Song
- Published: 1919
- Genre: Fight song
- Composer: Phyllis Sayles
- Lyricist: Zella Melcher

= The Fight Song (Washington State University) =

"The Fight Song" is the fight song of the Washington State University (WSU) in Pullman, Washington. The music to the tune was composed in 1919 by WSU student Phyllis Sayles with fellow student Zella Melcher penning the lyrics. Sayles, who had transferred to WSU from Northwestern University two years before composing "The Fight Song", is also responsible for arranging the 1917 edition of the Northwestern University Songbook.

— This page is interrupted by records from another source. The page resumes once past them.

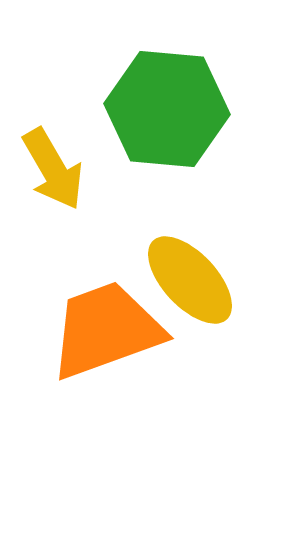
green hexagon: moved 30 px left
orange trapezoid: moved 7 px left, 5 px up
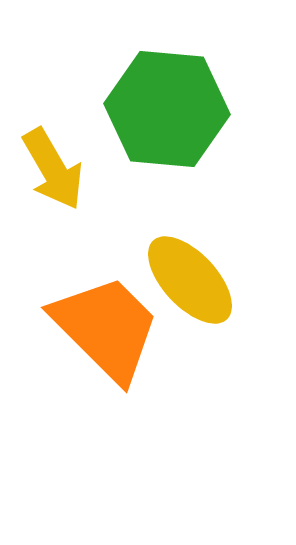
orange trapezoid: moved 2 px up; rotated 65 degrees clockwise
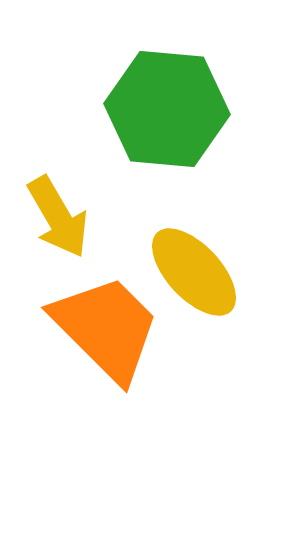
yellow arrow: moved 5 px right, 48 px down
yellow ellipse: moved 4 px right, 8 px up
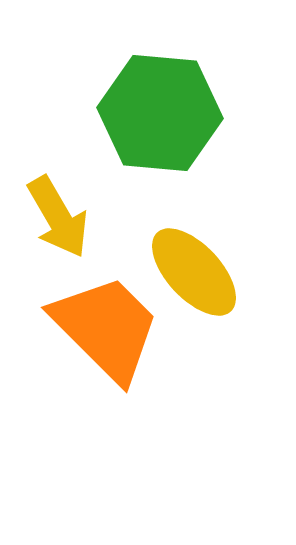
green hexagon: moved 7 px left, 4 px down
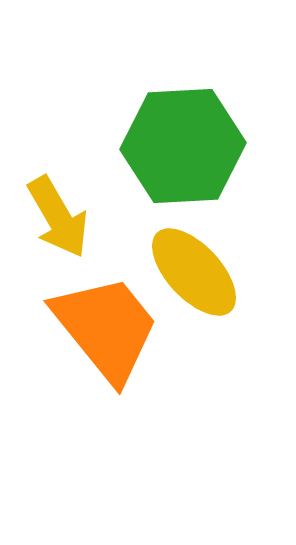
green hexagon: moved 23 px right, 33 px down; rotated 8 degrees counterclockwise
orange trapezoid: rotated 6 degrees clockwise
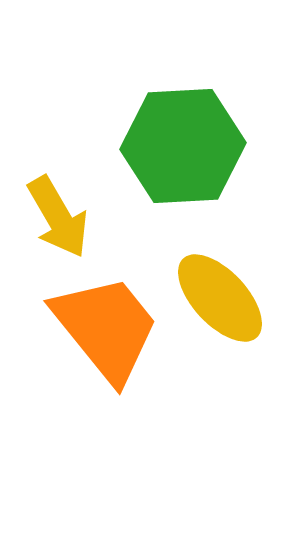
yellow ellipse: moved 26 px right, 26 px down
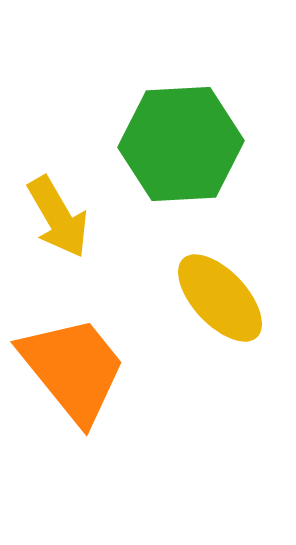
green hexagon: moved 2 px left, 2 px up
orange trapezoid: moved 33 px left, 41 px down
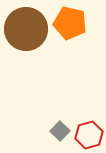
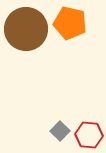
red hexagon: rotated 20 degrees clockwise
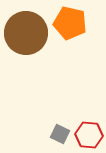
brown circle: moved 4 px down
gray square: moved 3 px down; rotated 18 degrees counterclockwise
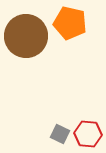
brown circle: moved 3 px down
red hexagon: moved 1 px left, 1 px up
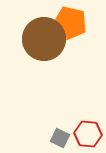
brown circle: moved 18 px right, 3 px down
gray square: moved 4 px down
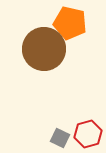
brown circle: moved 10 px down
red hexagon: rotated 20 degrees counterclockwise
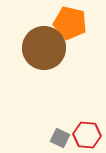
brown circle: moved 1 px up
red hexagon: moved 1 px left, 1 px down; rotated 20 degrees clockwise
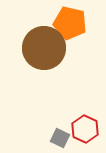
red hexagon: moved 2 px left, 6 px up; rotated 20 degrees clockwise
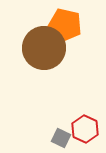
orange pentagon: moved 5 px left, 2 px down
gray square: moved 1 px right
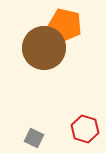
red hexagon: rotated 8 degrees counterclockwise
gray square: moved 27 px left
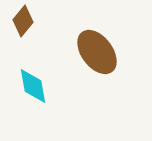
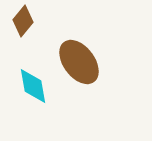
brown ellipse: moved 18 px left, 10 px down
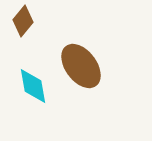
brown ellipse: moved 2 px right, 4 px down
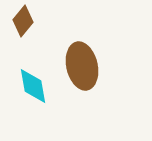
brown ellipse: moved 1 px right; rotated 24 degrees clockwise
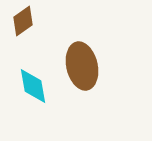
brown diamond: rotated 16 degrees clockwise
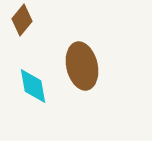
brown diamond: moved 1 px left, 1 px up; rotated 16 degrees counterclockwise
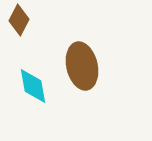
brown diamond: moved 3 px left; rotated 12 degrees counterclockwise
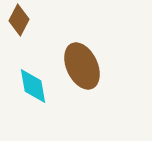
brown ellipse: rotated 12 degrees counterclockwise
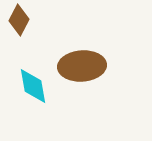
brown ellipse: rotated 69 degrees counterclockwise
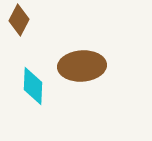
cyan diamond: rotated 12 degrees clockwise
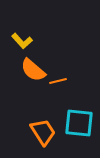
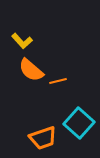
orange semicircle: moved 2 px left
cyan square: rotated 36 degrees clockwise
orange trapezoid: moved 6 px down; rotated 104 degrees clockwise
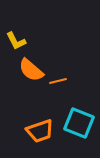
yellow L-shape: moved 6 px left; rotated 15 degrees clockwise
cyan square: rotated 20 degrees counterclockwise
orange trapezoid: moved 3 px left, 7 px up
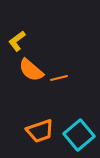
yellow L-shape: moved 1 px right; rotated 80 degrees clockwise
orange line: moved 1 px right, 3 px up
cyan square: moved 12 px down; rotated 28 degrees clockwise
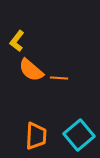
yellow L-shape: rotated 15 degrees counterclockwise
orange line: rotated 18 degrees clockwise
orange trapezoid: moved 4 px left, 5 px down; rotated 68 degrees counterclockwise
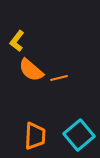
orange line: rotated 18 degrees counterclockwise
orange trapezoid: moved 1 px left
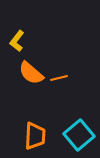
orange semicircle: moved 3 px down
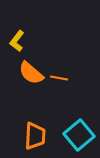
orange line: rotated 24 degrees clockwise
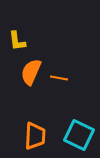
yellow L-shape: rotated 45 degrees counterclockwise
orange semicircle: moved 1 px up; rotated 72 degrees clockwise
cyan square: rotated 24 degrees counterclockwise
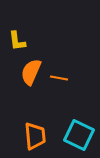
orange trapezoid: rotated 8 degrees counterclockwise
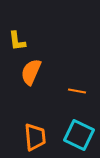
orange line: moved 18 px right, 13 px down
orange trapezoid: moved 1 px down
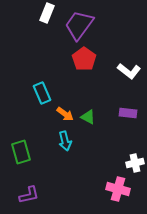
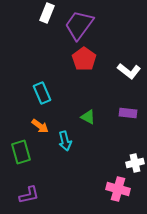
orange arrow: moved 25 px left, 12 px down
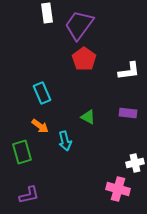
white rectangle: rotated 30 degrees counterclockwise
white L-shape: rotated 45 degrees counterclockwise
green rectangle: moved 1 px right
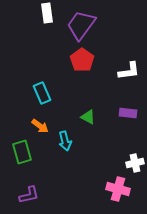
purple trapezoid: moved 2 px right
red pentagon: moved 2 px left, 1 px down
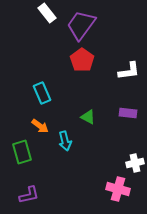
white rectangle: rotated 30 degrees counterclockwise
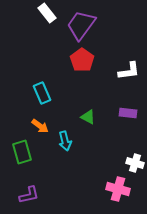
white cross: rotated 30 degrees clockwise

A non-scientific, 1997 survey undertaken by the Spokesman-Review found few students, employees, and supporters of WSU knew the lyrics to the song, noting that "when it comes to the acid test of Cougar spirit – the ability to sing the fight song on a moment's notice – almost everyone flunks." Nonetheless, the 1985 film Volunteers features a lyrically correct rendition of "The Fight Song" by John Candy, whose character, Tommy Tuttle, is an alumnus of the university. In the plotline of that film, "The Fight Song" is subsequently adopted by a group of Thai communist partisans as a battle cry.

In 2013, new uniforms for the Washington State Cougars men's basketball team were debuted which featured the lyrics to "The Fight Song" on the backs of both home and away jerseys.

Some supporters of Washington State University's athletic teams have been known to construct banjos out of used tins of Cougar Gold (a cheddar cheese produced by the Washington State University Creamery) which they then use to perform "The Fight Song." These instruments are colloquially known as "canjos."